TEXTE EXTRAIT
>>>>

À mesure que les adolescents de la génération Z grandissent, bon nombre d’entre eux s’éloignent de la foi chrétienne et mettent les responsables d’Église au défi de s’adapter aux nouvelles attentes des plus jeunes membres de leur troupeau.
En février dernier, le groupe Barna Research rapportait que les jeunes adultes de 18 à 22 ans aux États-Unis sont deux fois moins susceptibles de se dire chrétiens et de suivre Jésus que les adolescents de 13 à 17 ans. Toujours aux États-Unis, une légère majorité des jeunes adultes d’aujourd’hui, 52 % plus précisément, ne se définissent pas comme chrétiens.
La génération Z est diversifiée, instruite et férue de médias sociaux. En matière de foi, les jeunes qui en font partie sont ouverts à Jésus et à ses enseignements, mais sceptiques à l’égard d’institutions et de responsables perçus comme manquant de sincérité.
Kendall Johnson, 20 ans, a découvert la foi à l’université et a pu en approfondir les bases dans le cadre d’un groupe universitaire. Mais ce sont les femmes « réelles et authentiques » de son Église locale de Raleigh, en Caroline du Nord, qui l’ont aidée à grandir spirituellement. Bien que plus âgées qu’elle, ces femmes lui ont ouvert leur cœur et lui ont partagé les luttes qu’elles connaissaient dans leur propre vie.
Leur ouverture, dit Kendall Johnson, « me permet de voir à quel point leur foi et leur confiance en Jésus est vivante et réelle. C’est grâce à elles que j’ai compris que le christianisme se vit dans la relation aux autres et à Dieu. »
Comme Kendall, les jeunes chrétiens attendent le même type de transparence, d’honnêteté et d’authenticité de la part de leurs responsables.
« Dans certaines générations, plus les leaders spirituels étaient hors du commun, plus on leur faisait confiance », explique Darrell Hall, auteur de Speaking Across Generations: Messages That Satisfy Boomers, Xers, Millennials, Gen Z, and Beyond. « La génération Z ne veut pas de différence entre le Darrell et le Dr Hall en moi. Pas de double personnalité. Pas d’écart entre qui je suis et qui je prétends être. »
Pour cultiver des relations authentiques, Hall estime que les responsables doivent être accessibles pour les jeunes. Ils doivent aller à leur encontre, soit en personne, soit sur les réseaux sociaux et les applications qu’ils utilisent.
Les jeunes de la génération Z apprécient les échanges interactifs. Ils veulent être invités à partager leur opinion avec les adultes, pour parvenir à des conclusions communes à propos des sujets débattus. Hall applique cette approche efficace à la maison avec ses trois ados. S’il y a, par exemple, des changements dans les tâches ménagères à effectuer, il leur en explique la raison et leur propose un planning dont ils discuteront ensemble pour arriver au résultat escompté.

<<<<

DONNÉES SAISIES
>>>>

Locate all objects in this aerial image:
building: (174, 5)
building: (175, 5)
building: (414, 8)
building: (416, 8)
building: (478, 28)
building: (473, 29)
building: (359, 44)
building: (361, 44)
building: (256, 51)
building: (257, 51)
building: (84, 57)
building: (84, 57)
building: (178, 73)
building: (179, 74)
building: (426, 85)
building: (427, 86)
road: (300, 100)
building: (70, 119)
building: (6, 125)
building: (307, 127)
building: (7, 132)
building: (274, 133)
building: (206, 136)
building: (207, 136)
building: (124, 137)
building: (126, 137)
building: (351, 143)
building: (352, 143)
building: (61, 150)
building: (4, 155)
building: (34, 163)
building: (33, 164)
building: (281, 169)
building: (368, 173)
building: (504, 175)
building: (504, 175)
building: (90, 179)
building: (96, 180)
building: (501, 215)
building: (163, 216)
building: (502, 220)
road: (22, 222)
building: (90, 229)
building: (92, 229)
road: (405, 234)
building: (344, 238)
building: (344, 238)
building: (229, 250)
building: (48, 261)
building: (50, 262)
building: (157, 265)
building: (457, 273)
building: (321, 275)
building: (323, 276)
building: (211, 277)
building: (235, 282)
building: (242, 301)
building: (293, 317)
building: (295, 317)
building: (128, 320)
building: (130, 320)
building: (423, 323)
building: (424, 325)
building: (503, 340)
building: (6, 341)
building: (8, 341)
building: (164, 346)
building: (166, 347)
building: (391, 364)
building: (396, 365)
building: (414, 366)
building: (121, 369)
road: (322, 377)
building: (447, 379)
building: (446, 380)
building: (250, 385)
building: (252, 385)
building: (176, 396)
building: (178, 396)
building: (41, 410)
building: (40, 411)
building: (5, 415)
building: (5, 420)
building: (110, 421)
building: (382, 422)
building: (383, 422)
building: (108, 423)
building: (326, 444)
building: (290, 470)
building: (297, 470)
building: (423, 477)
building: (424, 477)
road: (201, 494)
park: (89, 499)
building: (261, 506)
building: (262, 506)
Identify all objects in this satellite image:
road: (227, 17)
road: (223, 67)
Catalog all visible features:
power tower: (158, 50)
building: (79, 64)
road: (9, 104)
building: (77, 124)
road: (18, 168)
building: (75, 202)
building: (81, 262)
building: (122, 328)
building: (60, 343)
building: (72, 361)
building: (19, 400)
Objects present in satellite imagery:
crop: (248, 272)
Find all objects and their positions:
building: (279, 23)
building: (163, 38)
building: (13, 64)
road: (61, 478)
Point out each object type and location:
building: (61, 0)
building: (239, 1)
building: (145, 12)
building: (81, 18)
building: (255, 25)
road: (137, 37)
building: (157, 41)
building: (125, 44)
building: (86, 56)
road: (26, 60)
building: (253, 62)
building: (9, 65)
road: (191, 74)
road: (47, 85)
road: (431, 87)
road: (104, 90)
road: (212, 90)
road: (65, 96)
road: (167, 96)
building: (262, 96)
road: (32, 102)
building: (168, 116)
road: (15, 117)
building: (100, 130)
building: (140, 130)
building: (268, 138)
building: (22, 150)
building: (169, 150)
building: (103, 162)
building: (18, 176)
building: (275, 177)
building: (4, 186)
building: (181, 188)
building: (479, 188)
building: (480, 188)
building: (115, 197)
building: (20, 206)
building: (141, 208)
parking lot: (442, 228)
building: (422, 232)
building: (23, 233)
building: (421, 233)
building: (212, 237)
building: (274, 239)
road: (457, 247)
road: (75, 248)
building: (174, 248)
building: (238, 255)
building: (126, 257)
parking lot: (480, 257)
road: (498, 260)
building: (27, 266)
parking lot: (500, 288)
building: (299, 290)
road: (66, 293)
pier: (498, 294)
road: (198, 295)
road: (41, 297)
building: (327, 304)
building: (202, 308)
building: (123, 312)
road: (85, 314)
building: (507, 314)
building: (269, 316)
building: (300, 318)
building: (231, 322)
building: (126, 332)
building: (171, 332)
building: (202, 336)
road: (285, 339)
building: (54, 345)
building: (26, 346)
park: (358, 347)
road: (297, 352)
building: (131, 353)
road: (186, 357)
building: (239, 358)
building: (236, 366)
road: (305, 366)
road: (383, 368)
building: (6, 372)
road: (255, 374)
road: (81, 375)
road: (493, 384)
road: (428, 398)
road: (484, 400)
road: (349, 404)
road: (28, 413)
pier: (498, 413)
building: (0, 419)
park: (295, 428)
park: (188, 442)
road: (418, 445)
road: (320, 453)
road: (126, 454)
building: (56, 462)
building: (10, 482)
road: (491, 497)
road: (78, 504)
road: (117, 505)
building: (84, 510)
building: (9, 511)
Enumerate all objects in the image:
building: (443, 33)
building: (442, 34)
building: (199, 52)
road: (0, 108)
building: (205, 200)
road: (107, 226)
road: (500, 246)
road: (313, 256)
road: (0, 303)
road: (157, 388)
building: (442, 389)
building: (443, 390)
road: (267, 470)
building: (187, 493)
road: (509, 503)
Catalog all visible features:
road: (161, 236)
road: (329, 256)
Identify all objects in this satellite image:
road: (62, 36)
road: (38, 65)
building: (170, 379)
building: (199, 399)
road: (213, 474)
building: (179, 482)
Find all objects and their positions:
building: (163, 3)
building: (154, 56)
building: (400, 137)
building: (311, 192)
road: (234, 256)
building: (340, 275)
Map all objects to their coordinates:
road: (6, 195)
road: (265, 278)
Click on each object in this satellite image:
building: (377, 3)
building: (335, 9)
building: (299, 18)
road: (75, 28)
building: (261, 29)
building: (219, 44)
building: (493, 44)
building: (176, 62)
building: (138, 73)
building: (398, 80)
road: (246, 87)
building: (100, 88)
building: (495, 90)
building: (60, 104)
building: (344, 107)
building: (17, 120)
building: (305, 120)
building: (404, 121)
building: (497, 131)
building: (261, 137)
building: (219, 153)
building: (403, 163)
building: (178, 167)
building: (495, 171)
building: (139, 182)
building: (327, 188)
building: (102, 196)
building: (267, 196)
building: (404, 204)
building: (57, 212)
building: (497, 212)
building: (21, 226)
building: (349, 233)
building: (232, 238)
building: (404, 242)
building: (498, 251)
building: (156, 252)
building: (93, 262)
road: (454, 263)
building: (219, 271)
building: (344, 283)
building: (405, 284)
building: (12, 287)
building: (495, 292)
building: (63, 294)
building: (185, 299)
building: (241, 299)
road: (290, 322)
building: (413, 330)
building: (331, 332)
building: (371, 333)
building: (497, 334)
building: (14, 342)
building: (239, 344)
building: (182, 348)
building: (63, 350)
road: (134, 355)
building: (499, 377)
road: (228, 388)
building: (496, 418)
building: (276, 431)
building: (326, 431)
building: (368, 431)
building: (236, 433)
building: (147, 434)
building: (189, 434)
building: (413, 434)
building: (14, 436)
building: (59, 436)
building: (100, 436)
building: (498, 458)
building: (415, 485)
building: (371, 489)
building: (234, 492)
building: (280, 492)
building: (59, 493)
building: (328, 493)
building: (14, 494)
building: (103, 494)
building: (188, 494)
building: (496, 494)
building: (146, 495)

<<<<

CONSIGNES
1. Répondez à ces questions sur le texte sur la génération Z :
(a) Quelle part des jeunes adultes américains ne se définissent pas comme chrétiens ?
(b) Dans quelle ville se trouve l'Église locale de Kendall Johnson ?
(c) Combien d'ados Darrell Hall a-t-il ?
2. Comment rendre en anglais cette phrase du texte sur la génération Z : « La génération Z est diversifiée, instruite et férue de médias sociaux. » ?
3. Ces affirmations concordent-elles avec le texte sur la génération Z ?
(a) Kendall Johnson a découvert la foi à l'université.
(b) Les femmes de l'Église locale de Kendall Johnson sont plus jeunes qu'elle.
(c) D'après Barna Research, les 18-22 ans sont plus susceptibles de se dire chrétiens que les 13-17 ans.

CORRIGÉ
1.
(a) 52 %.
(b) À Raleigh, en Caroline du Nord.
(c) Trois.

2. Generation Z is diverse, educated, and passionate about social media.

3.
(a) Oui : « a découvert la foi à l’université ».
(b) Non : « Bien que plus âgées qu’elle ».
(c) Non : « deux fois moins susceptibles de se dire chrétiens et de suivre Jésus que les adolescents de 13 à 17 ans ».